Which? recently published this:
https://www.which.co.uk/news/2019/04/failed-energy-firms-leave-customers-facing-higher-bills-and-missing-refunds/

”as is the nature with human stories, we have to pick a few.

A couple of days ago I had an email from npower to tell me “my payment scheme was cancelled” and I would receive quarterly bills instead of a monthly direct debit. That evening I emailed their complaints department and received an immediate acknowledgement with a complaints reference. I phoned them the following morning to follow up my query, got through to a helpful person straight away who looked it up, said it was an automated email sent because my fixed price electricity deal had ended and I’d changed suppliers but my gas contract was still intact. Had I received an email that morning? It said all had been restored and the problem was resolved.

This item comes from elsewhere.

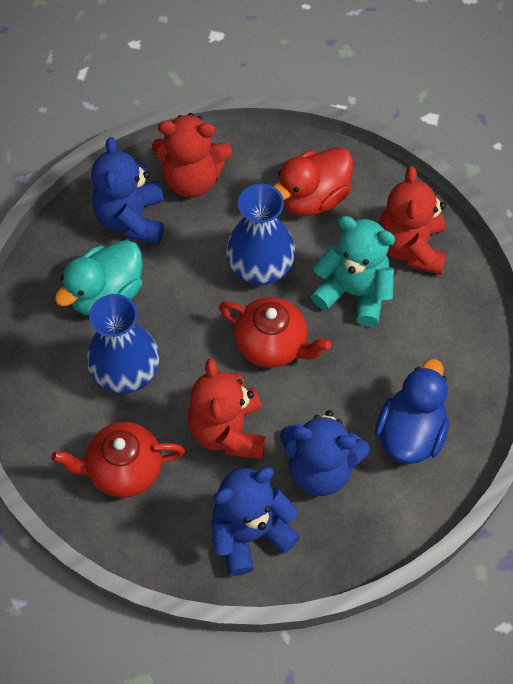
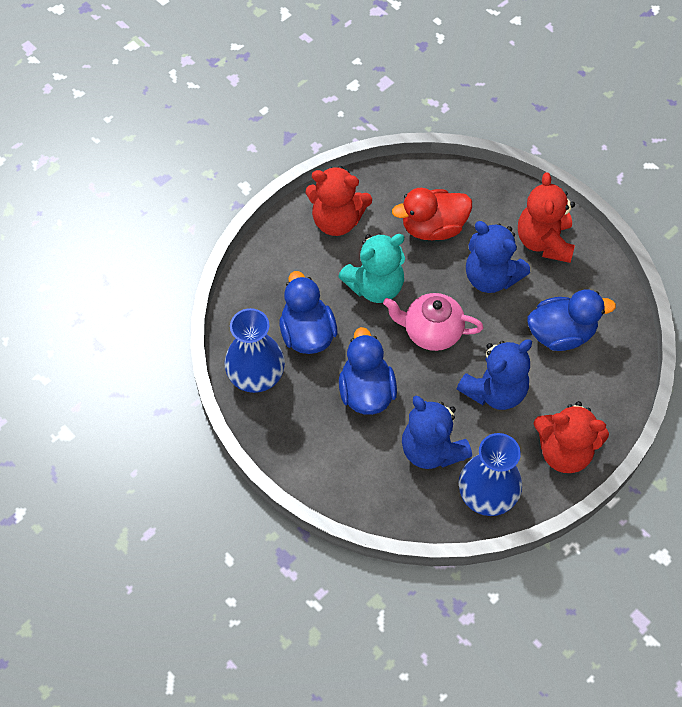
blue duck: [375,359,449,464] = 1 -> [279,271,337,354] [339,327,397,415] [528,289,616,351] = 3
pink teapot: none = 0 -> [383,293,484,351] = 1
red teapot: [51,422,185,497] [219,297,331,368] = 2 -> none = 0
turquoise duck: [55,240,143,315] = 1 -> none = 0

There are frequent criticisms of energy companies’ customer service, no doubt rightly so. However here is a “human story” that shows, in my view, pretty good service. Just to add balance. One swallow does not make a summer – but neither does it make a winter. ”

It might be good if, sometimes, more positive experiences were published by Which? instead of negative ones. But then we Brits are a nation of moaners, according to the Daily Star (so must be right) 15/12/2014: ” Britain is a nation of moaners who complain more than 70 times a week each“.

I guess Which? Conversation is one of the biggest continuous and regular receptacles of moans with appeals for more added every day.